3.12 The clinical experts agreed that there is not a single outcome measure for recurrence that is used consistently. Several additional scenarios using different clinical inputs for the probability of recurrence were provided. The company's and EAC's base cases used the IPSS score to indicate recurrence rates. The company included 2 additional scenarios: 1 using anatomical success from ROBUST 3 and 1 using patient-reported outcome measures from the OPEN trial. When using the EAC's base case, both scenarios decreased the cost saving from £2,510 to £1,127 and £995 respectively. The EAC included an additional scenario that explored using retreatment rates from ROBUST 3. This increased the cost saving from £2,510 to £3,340. All scenarios reported treatment with Optilume to be cost saving at 5 years.

Optilume in an outpatient setting increases cost savings

3.13 The company stated that Optilume can be done as a day case and in an outpatient setting. Its base case assumed that 50% of the procedures would be done as a day case and 50% in an outpatient setting. Based on expert advice, the EAC accepted this assumption, which resulted in a cost saving of £2,510. The EAC analysed the effect of varying the proportion of Optilume procedures done as a day case and in an outpatient setting. Results showed that increasing the proportion of day-case procedures decreased cost savings (100%, £1,877), while increasing the proportion of outpatient procedures increased cost savings (100%, £3,142).

Using endoscopic methods to retreat recurrent strictures moderately decreases cost savings

3.14 The company's model assumed people initially having Optilume or endoscopic methods would have retreatment using the same method. In practice, it is likely that people who do not have urethroplasty have a mix of sequential endoscopic treatments, including Optilume. This will depend on patient and clinician choice, and availability of resources. The EAC included an additional scenario allowing for a mix of Optilume and endoscopic procedures for retreatment. The results showed that increasing the proportion having retreatment using a standard endoscopic treatment resulted in a moderate decrease in total cost savings.

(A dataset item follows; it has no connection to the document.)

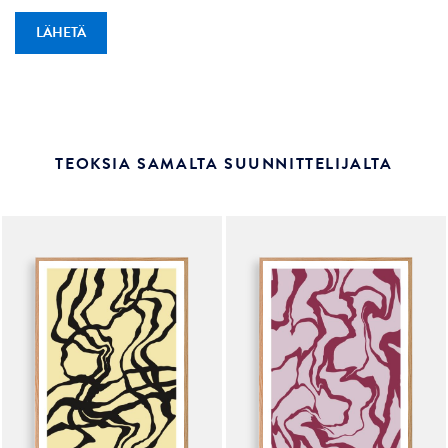
TEOKSIA SAMALTA SUUNNITTELIJALTA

An exploratory analysis that extended the time horizon to 20 years suggests that Optilume remains cost saving

3.15 The company's base-case time horizon was 5 years. This was because there was a lack of long-term data and because the effect of Optilume would be greater in the initial years of using it. The company included an additional scenario using a 10‑year time horizon and the EAC investigated the effect of a longer time horizon of 20 years. Increasing the time horizon to 20 years had a small effect on the EAC's base case, increasing the cost saving from £2,510 to £3,175. The EAC noted that, because of the lack of longer-term comparative data, the results were uncertain.